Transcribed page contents
........
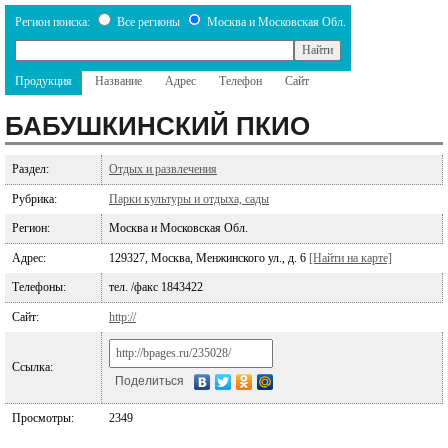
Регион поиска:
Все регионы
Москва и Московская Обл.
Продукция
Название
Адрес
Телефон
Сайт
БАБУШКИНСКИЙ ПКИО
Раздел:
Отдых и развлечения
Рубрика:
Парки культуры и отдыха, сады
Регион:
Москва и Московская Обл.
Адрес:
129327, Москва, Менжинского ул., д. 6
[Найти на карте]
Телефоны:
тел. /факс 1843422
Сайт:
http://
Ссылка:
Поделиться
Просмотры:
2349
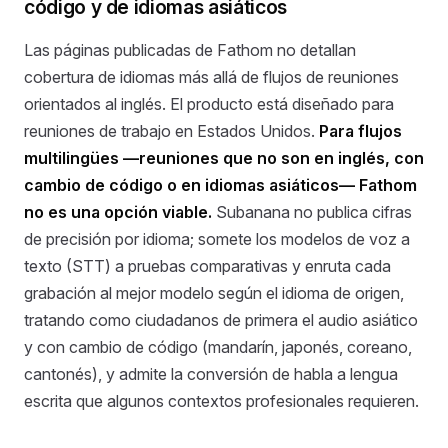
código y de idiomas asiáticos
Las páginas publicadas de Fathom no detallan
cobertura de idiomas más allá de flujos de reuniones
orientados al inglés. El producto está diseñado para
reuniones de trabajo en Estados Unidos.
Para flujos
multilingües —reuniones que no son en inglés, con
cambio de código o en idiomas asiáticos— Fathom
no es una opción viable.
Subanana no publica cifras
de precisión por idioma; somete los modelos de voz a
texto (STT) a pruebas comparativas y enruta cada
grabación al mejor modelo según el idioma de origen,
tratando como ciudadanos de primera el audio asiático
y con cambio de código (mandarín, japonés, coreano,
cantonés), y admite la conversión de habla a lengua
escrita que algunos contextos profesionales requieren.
........
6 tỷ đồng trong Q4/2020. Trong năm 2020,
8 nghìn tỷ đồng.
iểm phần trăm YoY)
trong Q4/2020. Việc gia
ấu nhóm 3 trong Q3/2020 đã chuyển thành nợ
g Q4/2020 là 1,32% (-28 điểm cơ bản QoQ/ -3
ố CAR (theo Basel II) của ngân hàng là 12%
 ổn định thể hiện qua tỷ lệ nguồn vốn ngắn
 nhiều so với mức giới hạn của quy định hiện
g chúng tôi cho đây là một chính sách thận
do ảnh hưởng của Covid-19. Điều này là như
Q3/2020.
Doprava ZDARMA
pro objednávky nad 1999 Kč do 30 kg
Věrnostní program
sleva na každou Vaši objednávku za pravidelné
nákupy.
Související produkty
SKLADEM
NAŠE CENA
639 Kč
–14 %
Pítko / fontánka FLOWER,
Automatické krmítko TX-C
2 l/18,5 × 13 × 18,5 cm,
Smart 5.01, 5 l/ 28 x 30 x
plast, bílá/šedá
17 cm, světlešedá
........
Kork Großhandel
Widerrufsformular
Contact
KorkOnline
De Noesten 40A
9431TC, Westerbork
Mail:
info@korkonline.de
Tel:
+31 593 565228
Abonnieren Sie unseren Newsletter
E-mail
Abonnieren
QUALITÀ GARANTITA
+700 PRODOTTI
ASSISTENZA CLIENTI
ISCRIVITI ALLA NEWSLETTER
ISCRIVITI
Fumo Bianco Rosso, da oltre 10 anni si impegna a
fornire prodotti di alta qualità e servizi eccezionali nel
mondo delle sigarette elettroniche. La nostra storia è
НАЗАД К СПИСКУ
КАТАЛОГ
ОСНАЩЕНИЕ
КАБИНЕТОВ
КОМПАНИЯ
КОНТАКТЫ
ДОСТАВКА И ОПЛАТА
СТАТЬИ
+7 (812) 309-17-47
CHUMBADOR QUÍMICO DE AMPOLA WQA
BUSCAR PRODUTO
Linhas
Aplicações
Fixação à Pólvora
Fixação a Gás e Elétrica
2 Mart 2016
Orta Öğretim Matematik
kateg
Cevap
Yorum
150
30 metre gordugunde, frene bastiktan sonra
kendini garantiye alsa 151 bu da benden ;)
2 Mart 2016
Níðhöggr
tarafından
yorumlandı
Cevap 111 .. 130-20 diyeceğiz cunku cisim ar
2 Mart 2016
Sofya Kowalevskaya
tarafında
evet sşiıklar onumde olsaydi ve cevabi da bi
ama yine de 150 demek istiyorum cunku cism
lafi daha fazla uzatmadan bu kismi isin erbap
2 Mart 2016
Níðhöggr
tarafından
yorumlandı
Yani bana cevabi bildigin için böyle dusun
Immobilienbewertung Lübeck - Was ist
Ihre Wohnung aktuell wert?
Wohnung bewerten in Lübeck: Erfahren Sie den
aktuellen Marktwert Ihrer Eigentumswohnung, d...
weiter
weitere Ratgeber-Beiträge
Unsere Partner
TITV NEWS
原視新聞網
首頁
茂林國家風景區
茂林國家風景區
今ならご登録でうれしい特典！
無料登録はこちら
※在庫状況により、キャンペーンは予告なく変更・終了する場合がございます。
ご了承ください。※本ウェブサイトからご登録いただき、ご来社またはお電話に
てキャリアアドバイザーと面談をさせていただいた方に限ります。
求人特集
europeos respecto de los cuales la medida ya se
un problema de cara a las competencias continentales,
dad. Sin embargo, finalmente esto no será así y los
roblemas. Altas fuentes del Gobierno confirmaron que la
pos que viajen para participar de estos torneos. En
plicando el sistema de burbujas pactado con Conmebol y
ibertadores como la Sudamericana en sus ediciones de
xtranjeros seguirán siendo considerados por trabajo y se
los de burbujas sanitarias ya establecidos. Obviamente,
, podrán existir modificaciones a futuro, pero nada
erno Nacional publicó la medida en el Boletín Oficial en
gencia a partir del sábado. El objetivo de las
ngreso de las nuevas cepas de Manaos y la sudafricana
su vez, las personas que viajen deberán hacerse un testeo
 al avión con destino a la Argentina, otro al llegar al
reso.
........
### What the task asks
Find the word "cunku" in the records. Copy every line it appears in.

### Answer below
Cevap 111 .. 130-20 diyeceğiz cunku cisim ar
ama yine de 150 demek istiyorum cunku cism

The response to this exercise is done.